··· Given records ···

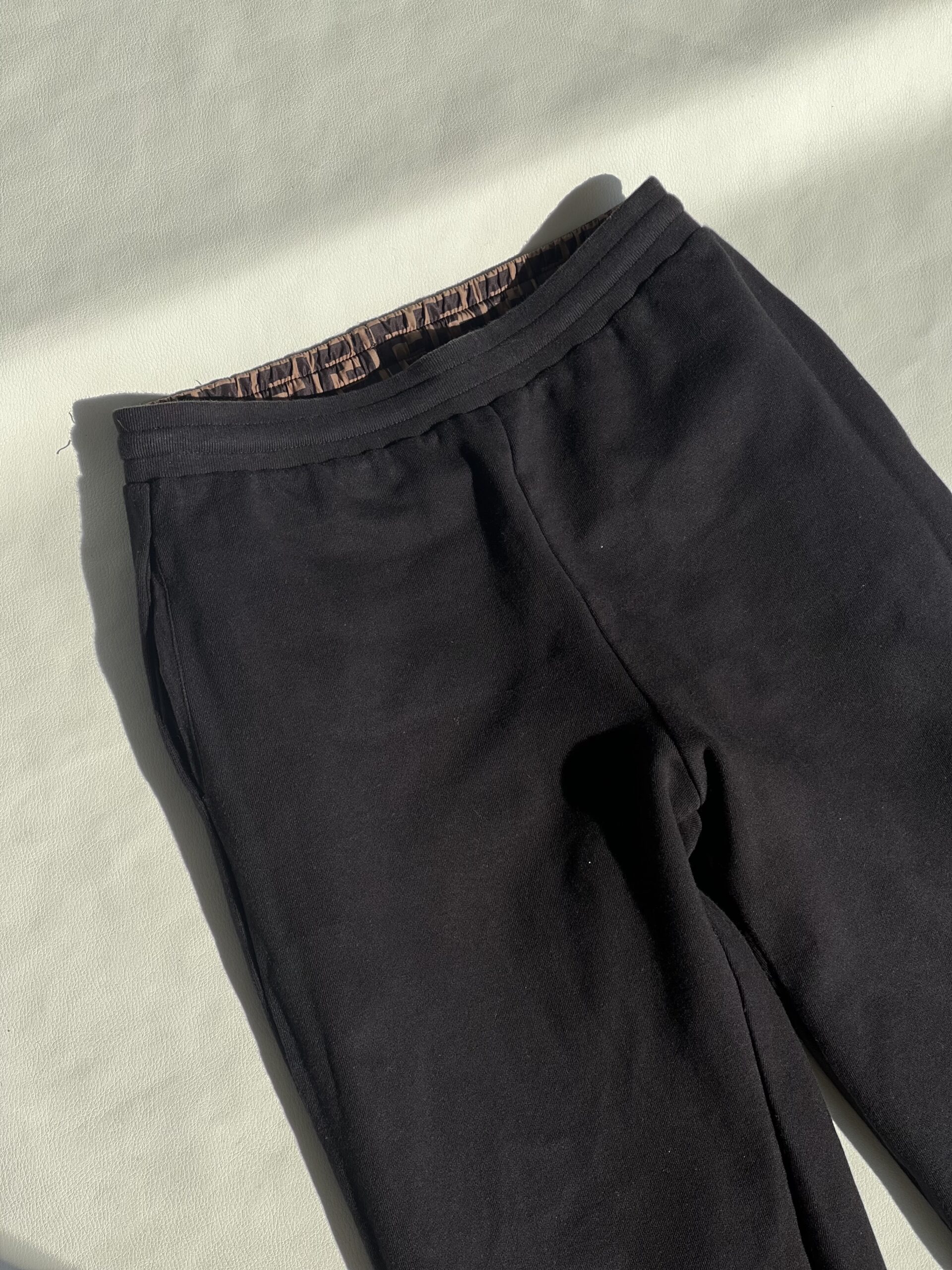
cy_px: 635
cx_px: 476
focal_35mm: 77
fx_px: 2824
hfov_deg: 19.1
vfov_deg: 25.3
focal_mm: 9
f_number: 2.8
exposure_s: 1/273
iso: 32
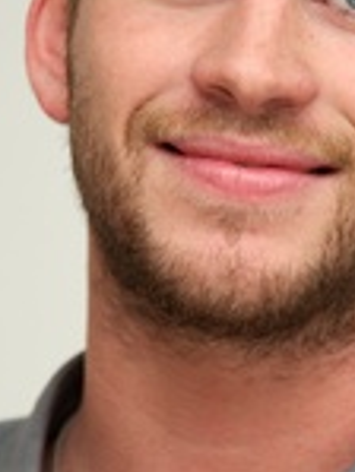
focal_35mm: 592
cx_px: 314
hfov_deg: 2.5
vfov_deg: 3.3
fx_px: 8083
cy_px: 250
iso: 400
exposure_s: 1/60
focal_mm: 230
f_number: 6.3
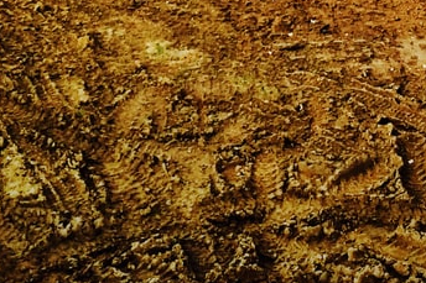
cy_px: -231
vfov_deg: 10.9
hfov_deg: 17.5
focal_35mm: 117
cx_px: 274
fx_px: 1384
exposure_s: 1/500
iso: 32
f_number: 2.2
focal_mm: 4.15
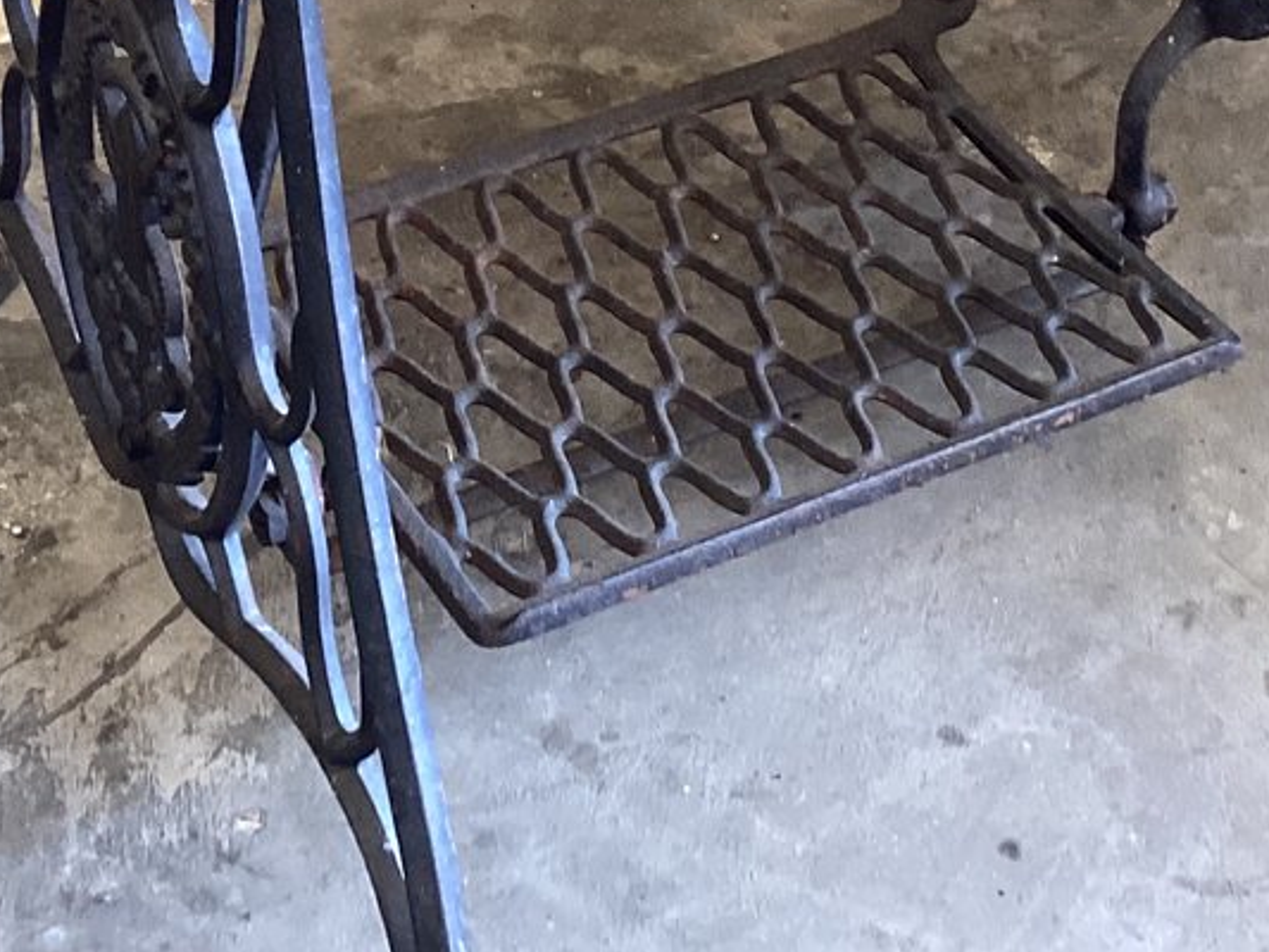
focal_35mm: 88
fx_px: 3227
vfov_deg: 16.2
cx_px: 680
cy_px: -168
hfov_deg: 22.2
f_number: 2.4
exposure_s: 1/60
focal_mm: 3.3
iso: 160
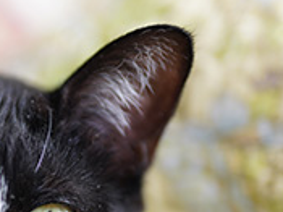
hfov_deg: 11.7
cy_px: 252
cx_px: -81
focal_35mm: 165
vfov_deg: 8.9
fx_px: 1348
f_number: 1.4
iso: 100
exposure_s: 1/60
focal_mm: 50
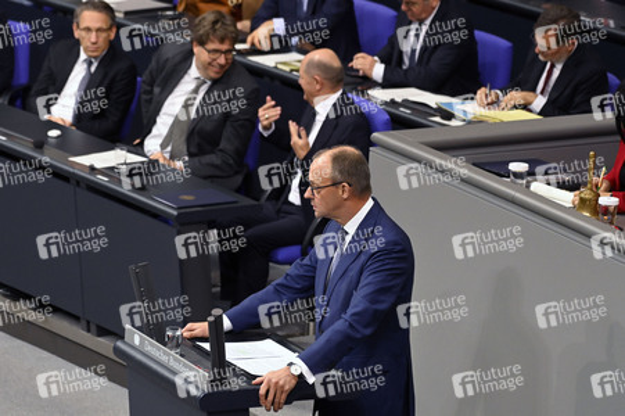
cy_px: 208
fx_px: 3817
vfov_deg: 6.2
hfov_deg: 9.4
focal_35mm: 220
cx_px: 312
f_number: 5.6
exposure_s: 1/400
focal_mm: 220
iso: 10000
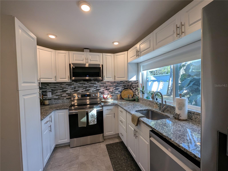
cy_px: 86
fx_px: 86
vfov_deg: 90.1
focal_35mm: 13
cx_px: 114
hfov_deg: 106.1
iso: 66
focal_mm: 1.95
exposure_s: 1/120
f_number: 2.2
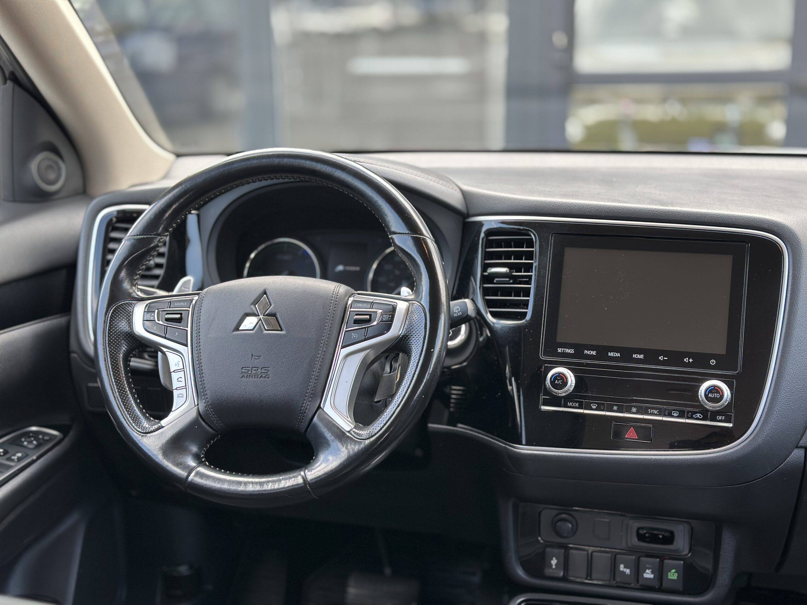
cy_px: 302
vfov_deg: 30.3
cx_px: 404
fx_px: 1119
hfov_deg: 39.7
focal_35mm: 48
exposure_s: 1/121
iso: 64
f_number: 1.78
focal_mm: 6.86
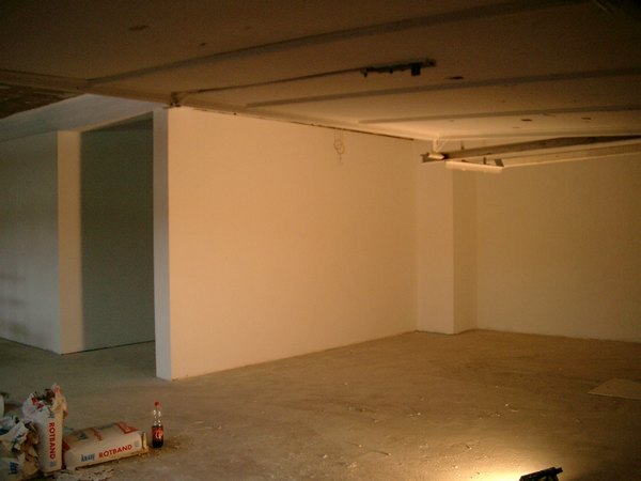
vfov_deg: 38.7
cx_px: 320
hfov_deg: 50.1
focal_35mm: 37
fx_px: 685
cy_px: 240
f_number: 2.6
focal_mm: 7.6
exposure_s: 1/100
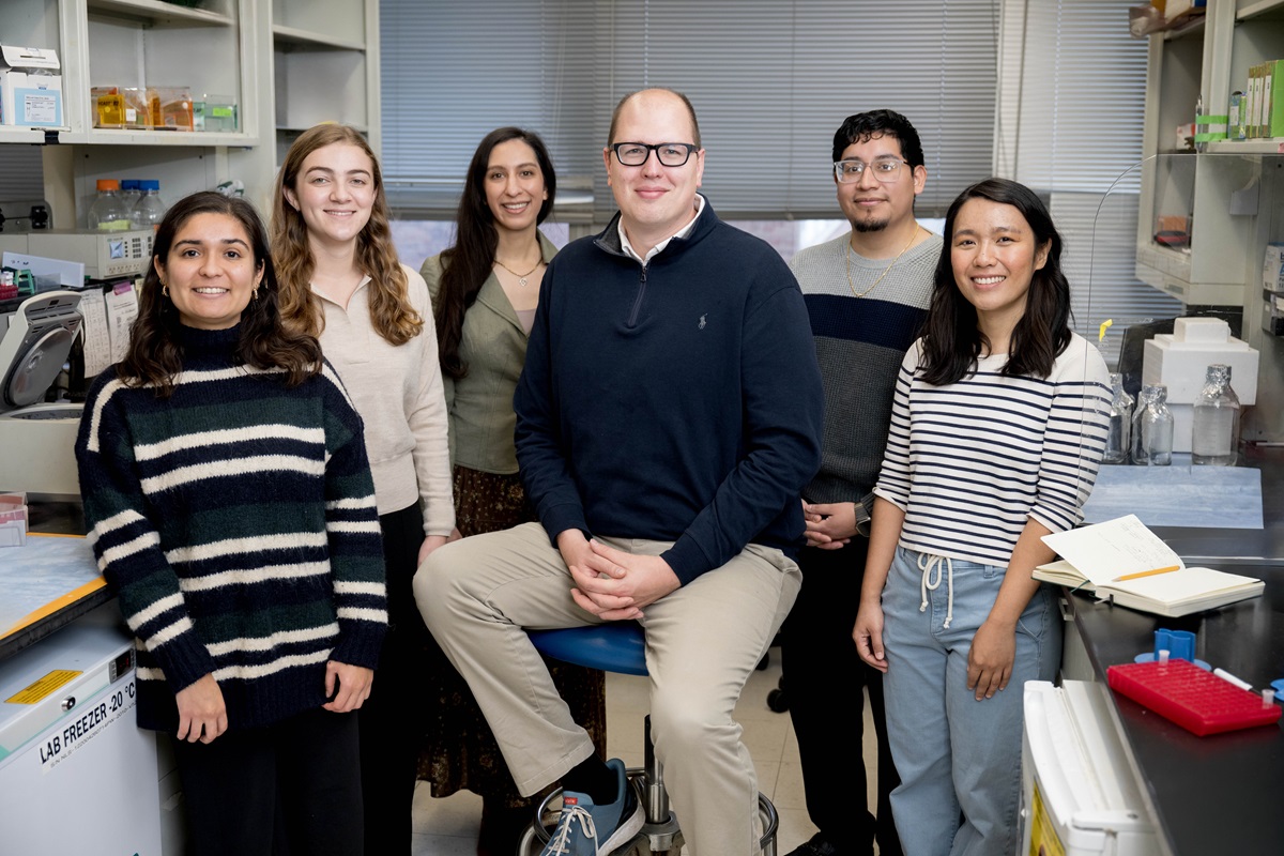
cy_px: 428
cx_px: 642
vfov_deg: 31.2
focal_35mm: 43
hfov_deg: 45.4
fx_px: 1534
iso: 500
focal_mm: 43
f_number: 3.2
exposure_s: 1/250
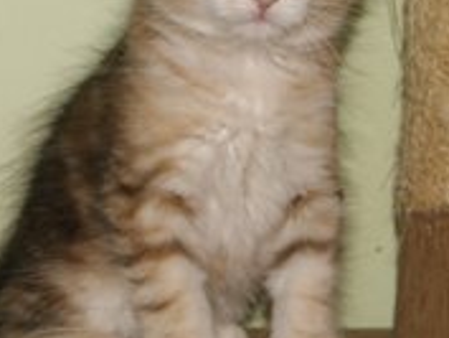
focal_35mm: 114
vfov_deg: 13.0
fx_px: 1481
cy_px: 81
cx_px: 124
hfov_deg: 17.2
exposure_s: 1/60
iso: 400
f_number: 5.6
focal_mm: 35
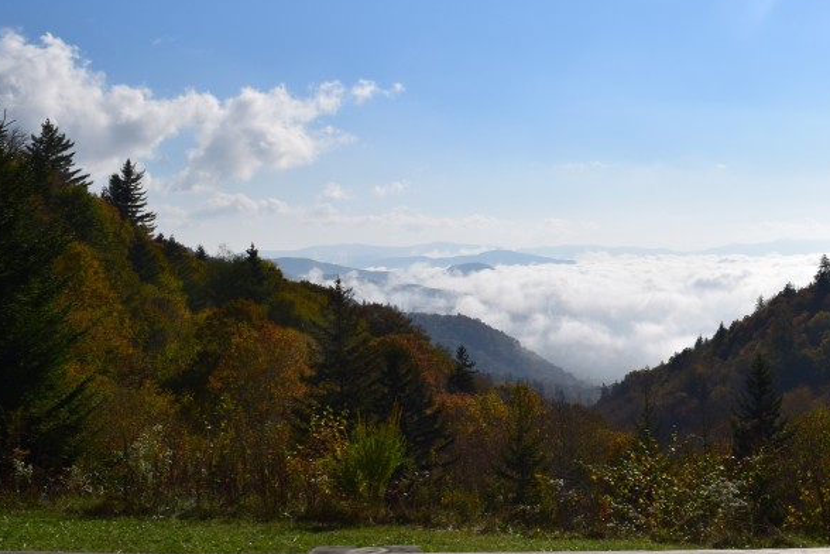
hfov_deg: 39.7
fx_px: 1084
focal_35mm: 47
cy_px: 236
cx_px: 703
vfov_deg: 28.6
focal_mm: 18
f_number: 11
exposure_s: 1/640
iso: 200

···

Exercise goal
Please restate the lines above exactly, starting at the first line of the data and stopping at the line containing "cy_px: -168", which is included. Omit pictures.

Result
cy_px: 635
cx_px: 476
focal_35mm: 77
fx_px: 2824
hfov_deg: 19.1
vfov_deg: 25.3
focal_mm: 9
f_number: 2.8
exposure_s: 1/273
iso: 32
focal_35mm: 592
cx_px: 314
hfov_deg: 2.5
vfov_deg: 3.3
fx_px: 8083
cy_px: 250
iso: 400
exposure_s: 1/60
focal_mm: 230
f_number: 6.3
cy_px: -231
vfov_deg: 10.9
hfov_deg: 17.5
focal_35mm: 117
cx_px: 274
fx_px: 1384
exposure_s: 1/500
iso: 32
f_number: 2.2
focal_mm: 4.15
focal_35mm: 88
fx_px: 3227
vfov_deg: 16.2
cx_px: 680
cy_px: -168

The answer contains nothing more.